Bamyan is a design project exploring the possibilities of a cultural typeface designed specifically for a region of Afghanistan. It’s not much, but it’s a trying contribution to the cultural design language of Afghanistan.1
May 03, 2022
Berkeley, CA
Published a research website, Flags Of Afghanistan بيرق هاى افغانستان , placing Afghanistan’s former flags in political, cultural, and design contexts.
Since the beginning of Afghanistan as a nation state, the design of its flag has existed in a constant state of flux. With each new leader, faction, or party gaining power, the flag and its emblem were altered to represent the new order in the country. Flags Of Afghanistan (FOA) is a study on the cultural and political implications flag design had on Afghanistan since the beginning of the 20th century.1
Feb 17, 2022
Davis, CA
Invited as a guest lecturer to Dr James Housefield’s Design Aesthetics & Experience course at UC Davis.
I shared a lot of failures, behind-the-scenes, and privileges that enabled me to become the designer I am today. I mostly shared how the Afghan-American experience shaped me as a designer and artist for the best. Thank you to Professor Housefield, and to my friend Jessie Escobar for supporting and for this photo.
Jun 08, 2021
Afghanistan
Designed and programmed Marcaz, a digital center for Afghan visual and digital cultural research.
A collaboration with curator Muheb Esmat, Marcaz مرکز is an online center that acts as an index of unknown and newly discovered cultural research, history, ideas, and information pertaining to Afghanistan. It is an accessible alternative to physical research, and to digital content that cannot be easily indexed on the internet.
Dec 15, 2020
The World
Programmed a website that places the user on an abstracted prayer rug, in a panoramic landscape, facing the physical direction of Qiblah.
In Farsi the word “prayer rug” is translated to جاینماز (jainamaaz). Breaking down the term further, the components become جای نماز, or “place of prayer”. This translation differs greatly from its Arabic counterpart, سجادة الصلاة (sajjadah as-salat), which translates roughly to “bowing, or prostration rug”. I think there is a beauty in both of these versions, but there is a poetic and abstracted gesture in the Farsi translation. It may stem from the beauty of classic Farsi poetry and literature, where the namer has given an object as simple as a rug a poetic identity; I have no idea.1
Dec 09, 2020
The Internet
Published an essay for the 2021 Are.na annual titled Tools for Cultural Production: Archiving Voice, Culture, and Community.

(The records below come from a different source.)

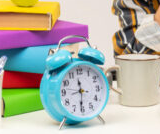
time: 11:30
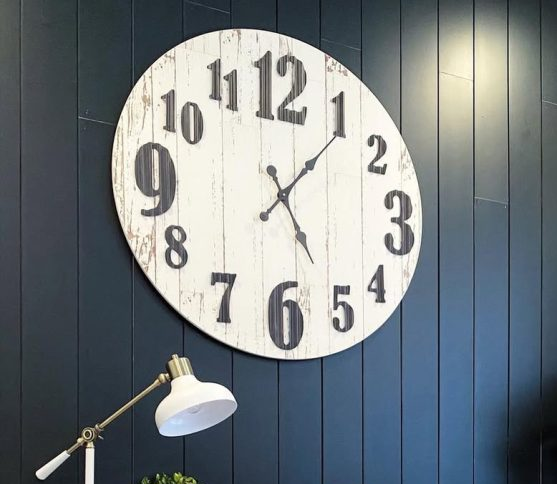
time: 5:06
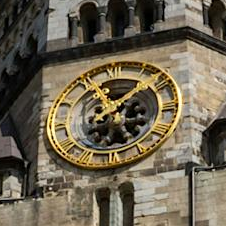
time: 11:07
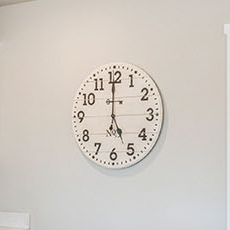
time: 4:59
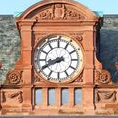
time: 8:40
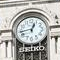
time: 12:43
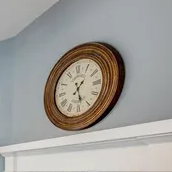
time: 1:28
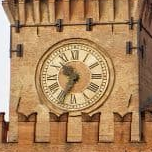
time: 10:34
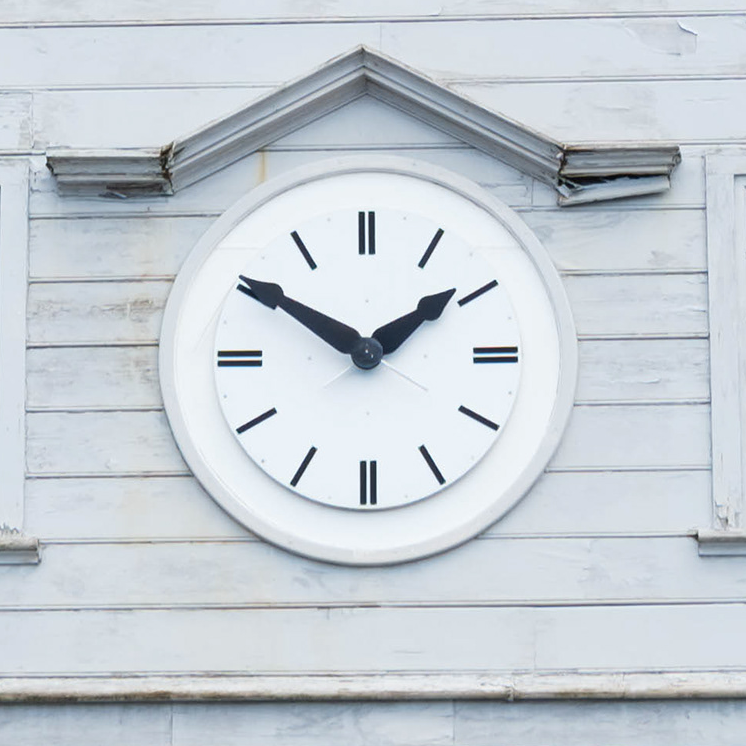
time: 1:50
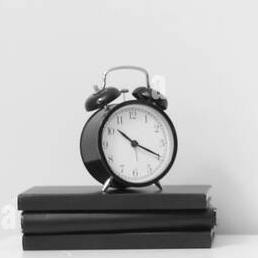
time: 10:19
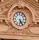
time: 5:24
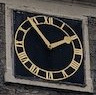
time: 1:54
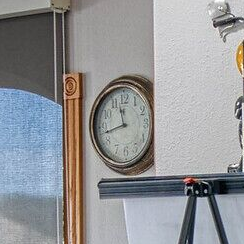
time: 11:42
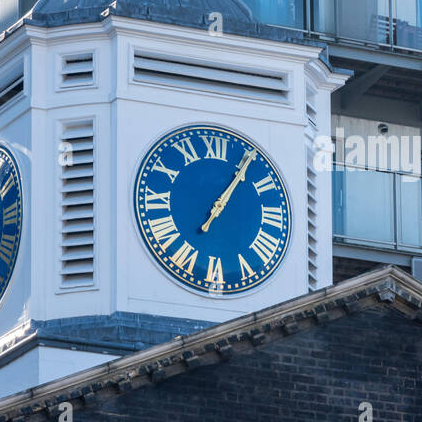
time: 1:05
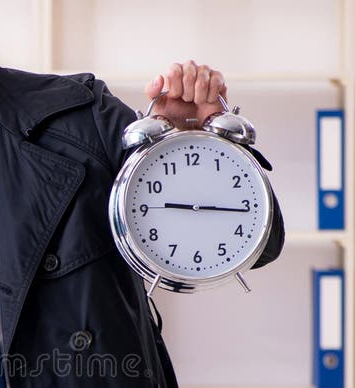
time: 9:16
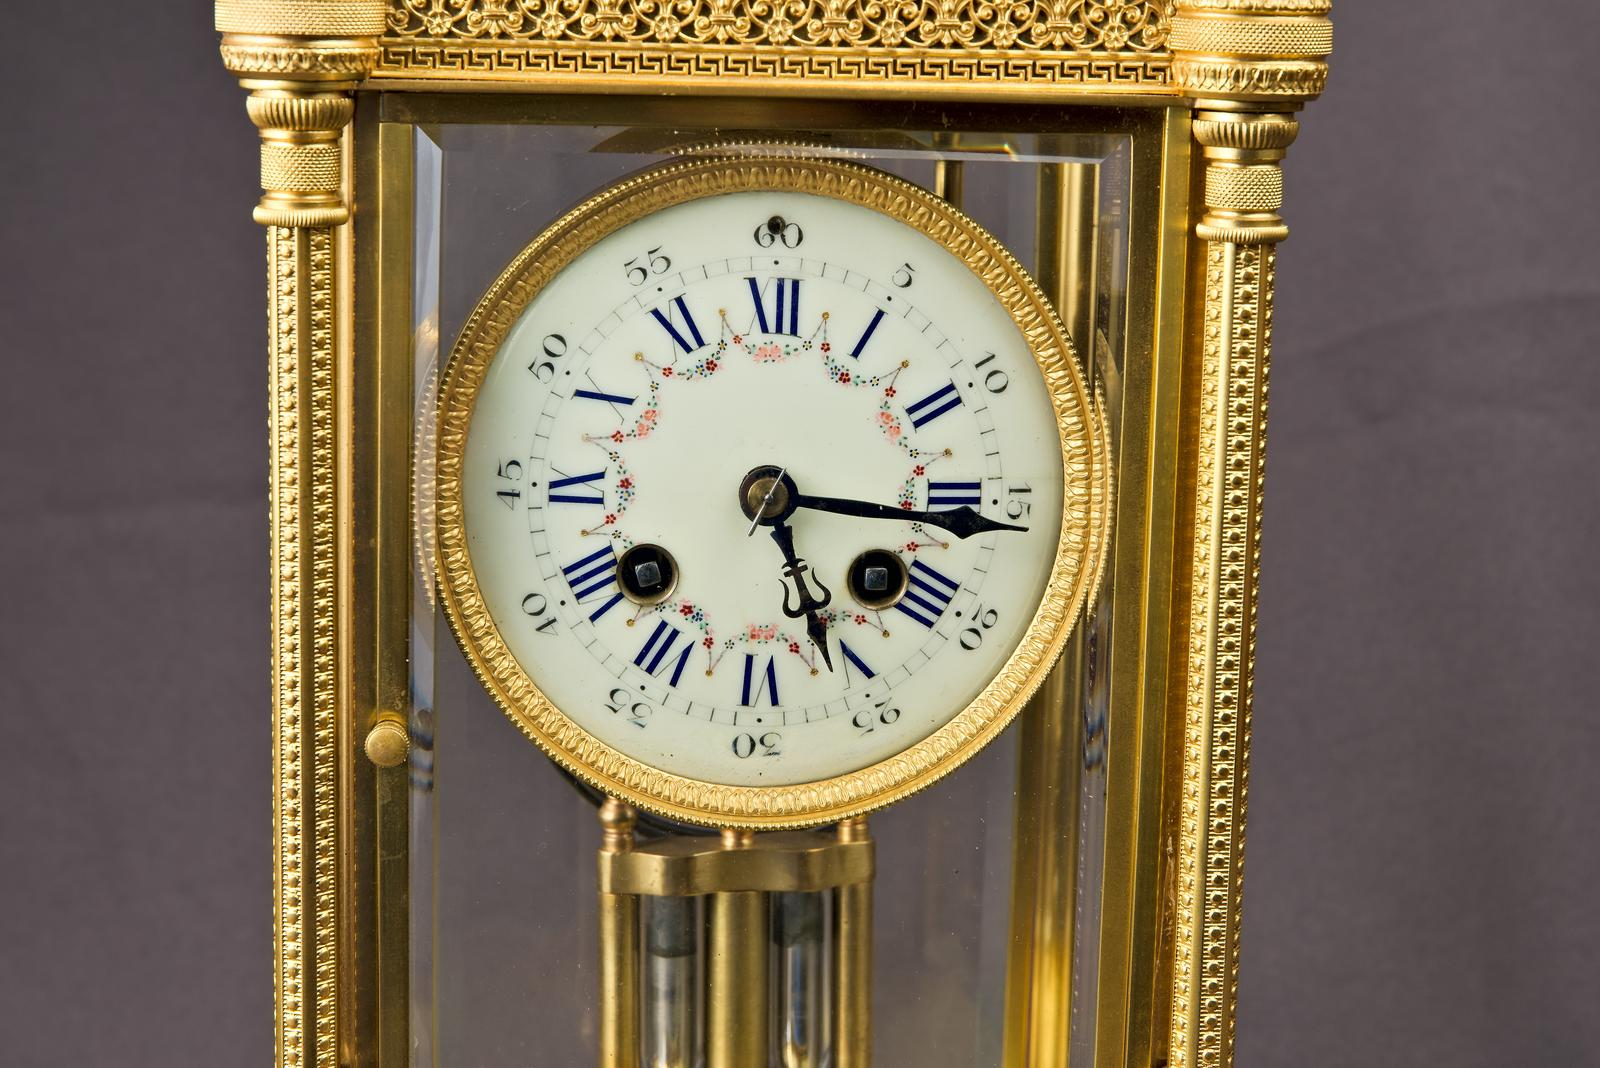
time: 5:15
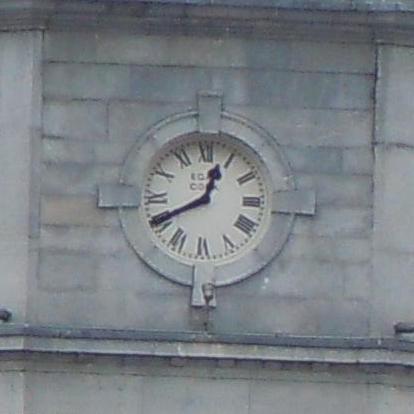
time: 12:40
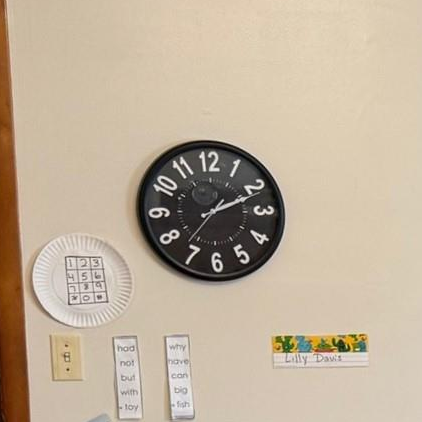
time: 1:11
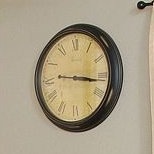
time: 9:16
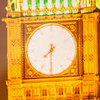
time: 7:30
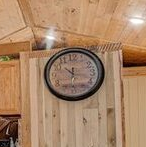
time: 10:31
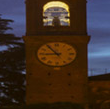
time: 8:54
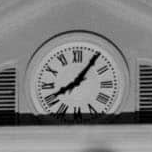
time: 8:06
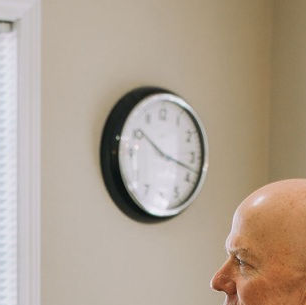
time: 10:17
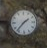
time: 1:36
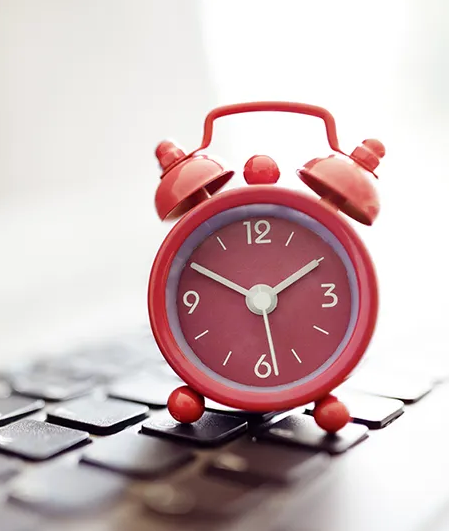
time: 1:49
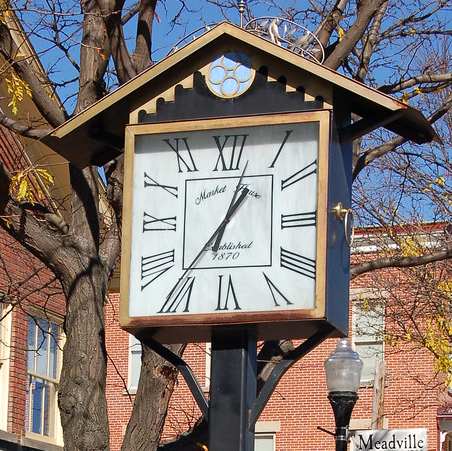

Wrote about the importance of creating tools for cultural production within our communities through the forms of archiving and research.
Aug 20, 2020
Annandale-on-Hudson, NY
Designed the identity for curator Muheb Esmat’s thesis exhibition No End in Sight at the Hessel Museum of Art.
No End In Sight is the first US solo exhibition of Aziz Hazara, and one of the few exhibitions of its kind to be curated, designed, and shown by a group comprised solely of Afghans. I collaborated with Muheb Esmat, curator and CCS Bard graduate, to design the identity, publication, and exhibition for the show.
Feb 19, 2020
San Francisco, CA
Gave a talk to CCA MFA students at the Curatorial Research Bureau on how to design an exhibition.
I shared my experience as an in-house graphic designer at SFMOMA and talked about some of the projects I’ve worked on, including SFMOMA’s first contemporary arts exhibition, Soft Power.